Records for this task

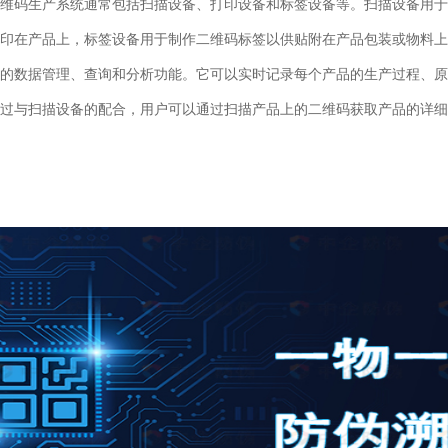
维码生产系统通常包括扫描设备、打印设备和标签设备等。扫描设备用于
打印在产品上，标签设备用于制作二维码标签以供贴附在产品包装或物料上
的数据管理、查询和分析功能。它可以实时记录每个产品的生产过程、原
过与扫描设备的配合，用户可以通过扫描产品上的二维码获取产品的详细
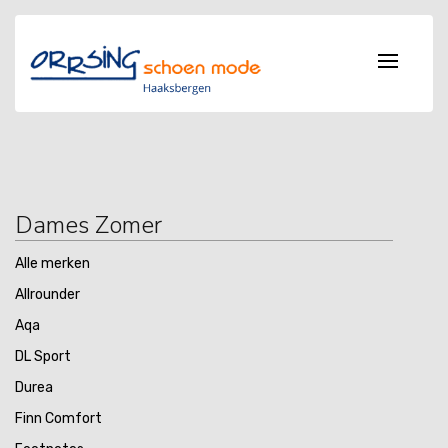
Dames Zomer
Alle merken
Allrounder
Aqa
DL Sport
Durea
Finn Comfort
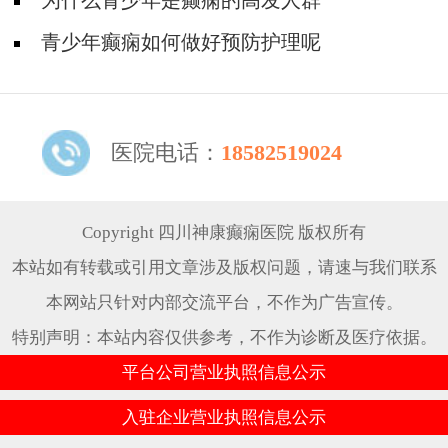
为什么青少年是癫痫的高发人群
青少年癫痫如何做好预防护理呢
医院电话：
18582519024
Copyright 四川神康癫痫医院 版权所有
本站如有转载或引用文章涉及版权问题，请速与我们联系
本网站只针对内部交流平台，不作为广告宣传。
特别声明：本站内容仅供参考，不作为诊断及医疗依据。
平台公司营业执照信息公示
入驻企业营业执照信息公示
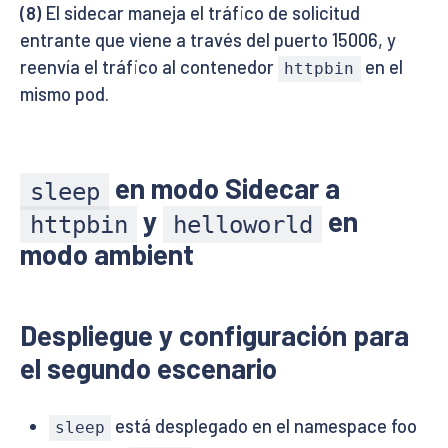
(8)
El sidecar maneja el tráfico de solicitud
entrante que viene a través del puerto 15006, y
reenvía el tráfico al contenedor
en el
httpbin
mismo pod.
en modo Sidecar a
sleep
y
en
httpbin
helloworld
modo ambient
Despliegue y configuración para
el segundo escenario
está desplegado en el namespace foo
sleep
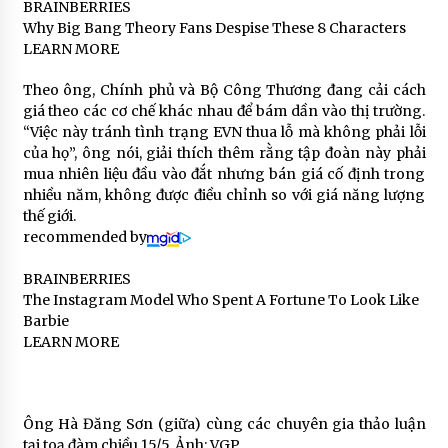
BRAINBERRIES
Why Big Bang Theory Fans Despise These 8 Characters
LEARN MORE
Theo ông, Chính phủ và Bộ Công Thương đang cải cách
giá theo các cơ chế khác nhau để bám dần vào thị trường.
“Việc này tránh tình trạng EVN thua lỗ mà không phải lỗi
của họ”, ông nói, giải thích thêm rằng tập đoàn này phải
mua nhiên liệu đầu vào đắt nhưng bán giá cố định trong
nhiều năm, không được điều chỉnh so với giá năng lượng
thế giới.
recommended by
BRAINBERRIES
The Instagram Model Who Spent A Fortune To Look Like
Barbie
LEARN MORE
Ông Hà Đăng Sơn (giữa) cùng các chuyên gia thảo luận
tại toạ đàm chiều 15/5. Ảnh: VGP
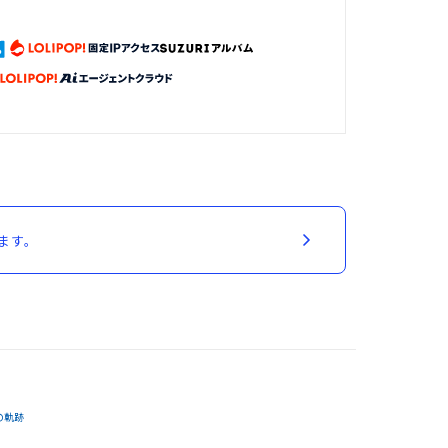
ます。
の軌跡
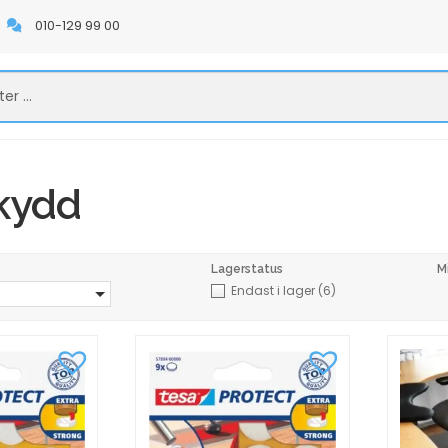
010-129 99 00
kydd
Lagerstatus
M
Endast i lager
(6)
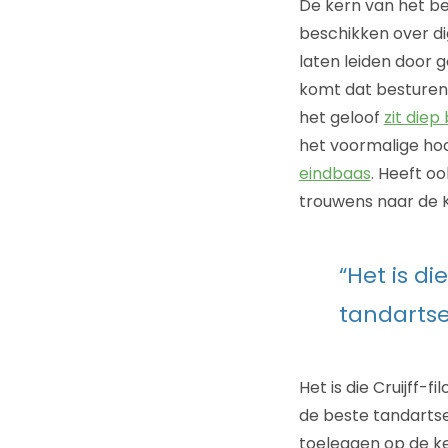
De kern van het b
beschikken over di
laten leiden door 
komt dat besturen v
het geloof
zit diep 
het voormalige hoo
eindbaas
. Heeft o
trouwens naar de 
“Het is di
tandarts
Het is die Cruijff-
de beste tandartse
toeleggen op de ke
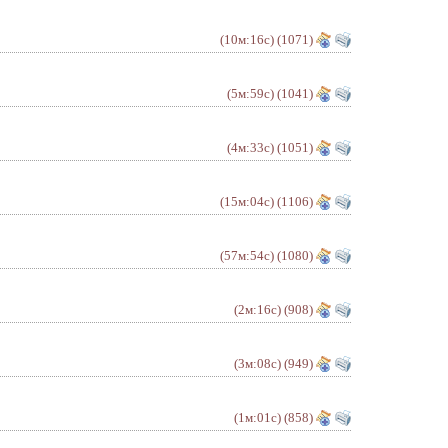
(10м:16с)
(1071)
(5м:59с)
(1041)
(4м:33с)
(1051)
(15м:04с)
(1106)
(57м:54с)
(1080)
(2м:16с)
(908)
(3м:08с)
(949)
(1м:01с)
(858)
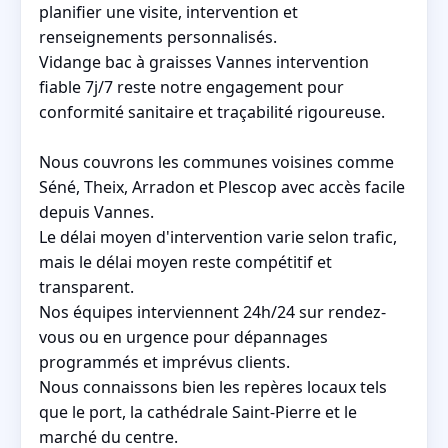
planifier une visite, intervention et
renseignements personnalisés.
Vidange bac à graisses Vannes intervention
fiable 7j/7 reste notre engagement pour
conformité sanitaire et traçabilité rigoureuse.
Nous couvrons les communes voisines comme
Séné, Theix, Arradon et Plescop avec accès facile
depuis Vannes.
Le délai moyen d'intervention varie selon trafic,
mais le délai moyen reste compétitif et
transparent.
Nos équipes interviennent 24h/24 sur rendez-
vous ou en urgence pour dépannages
programmés et imprévus clients.
Nous connaissons bien les repères locaux tels
que le port, la cathédrale Saint-Pierre et le
marché du centre.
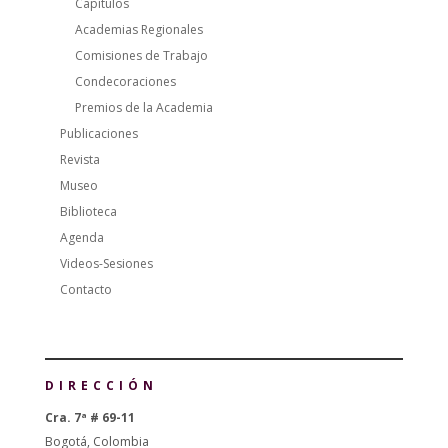
Capítulos
Academias Regionales
Comisiones de Trabajo
Condecoraciones
Premios de la Academia
Publicaciones
Revista
Museo
Biblioteca
Agenda
Videos-Sesiones
Contacto
DIRECCIÓN
Cra. 7ª # 69-11
Bogotá, Colombia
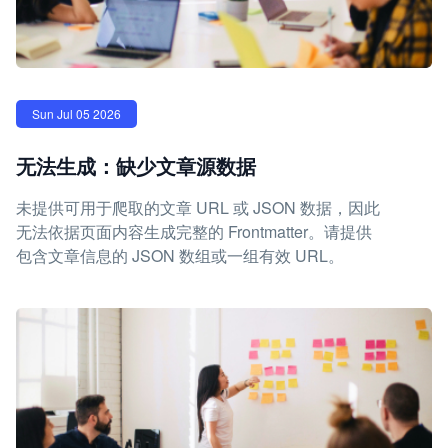
Sun Jul 05 2026
无法生成：缺少文章源数据
未提供可用于爬取的文章 URL 或 JSON 数据，因此
无法依据页面内容生成完整的 Frontmatter。请提供
包含文章信息的 JSON 数组或一组有效 URL。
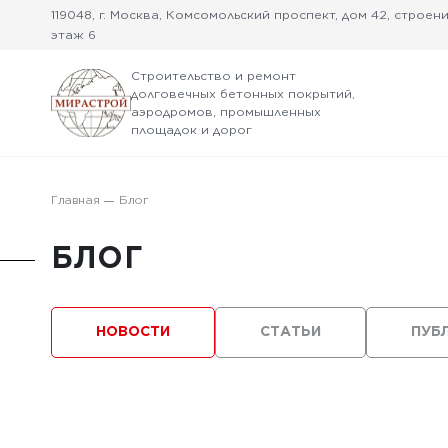
119048, г. Москва, Комсомольский проспект, дом 42, строение
этаж 6
Строительство и ремонт
долговечных бетонных покрытий,
аэродромов, промышленных
площадок и дорог
Главная
Блог
БЛОГ
НОВОСТИ
СТАТЬИ
ПУБ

Assignment
Reproduce the lines in the entries from the one containing "Dames Zomer" through the one containing "toeleggen op de ke", leaving the pictures out.

Solution to this problem
Dames Zomer
Alle merken
Allrounder
Aqa
DL Sport
Durea
Finn Comfort
为什么青少年是癫痫的高发人群
青少年癫痫如何做好预防护理呢
医院电话：
18582519024
Copyright 四川神康癫痫医院 版权所有
本站如有转载或引用文章涉及版权问题，请速与我们联系
本网站只针对内部交流平台，不作为广告宣传。
特别声明：本站内容仅供参考，不作为诊断及医疗依据。
平台公司营业执照信息公示
入驻企业营业执照信息公示
(8)
El sidecar maneja el tráfico de solicitud
entrante que viene a través del puerto 15006, y
reenvía el tráfico al contenedor
en el
httpbin
mismo pod.
en modo Sidecar a
sleep
y
en
httpbin
helloworld
modo ambient
Despliegue y configuración para
el segundo escenario
está desplegado en el namespace foo
sleep
BRAINBERRIES
Why Big Bang Theory Fans Despise These 8 Characters
LEARN MORE
Theo ông, Chính phủ và Bộ Công Thương đang cải cách
giá theo các cơ chế khác nhau để bám dần vào thị trường.
“Việc này tránh tình trạng EVN thua lỗ mà không phải lỗi
của họ”, ông nói, giải thích thêm rằng tập đoàn này phải
mua nhiên liệu đầu vào đắt nhưng bán giá cố định trong
nhiều năm, không được điều chỉnh so với giá năng lượng
thế giới.
recommended by
BRAINBERRIES
The Instagram Model Who Spent A Fortune To Look Like
Barbie
LEARN MORE
Ông Hà Đăng Sơn (giữa) cùng các chuyên gia thảo luận
tại toạ đàm chiều 15/5. Ảnh: VGP
ます。
の軌跡
010-129 99 00
kydd
Lagerstatus
M
Endast i lager
(6)
De kern van het b
beschikken over di
laten leiden door 
komt dat besturen v
het geloof
zit diep 
het voormalige hoo
eindbaas
. Heeft o
trouwens naar de 
“Het is di
tandarts
Het is die Cruijff-
de beste tandartse
toeleggen op de ke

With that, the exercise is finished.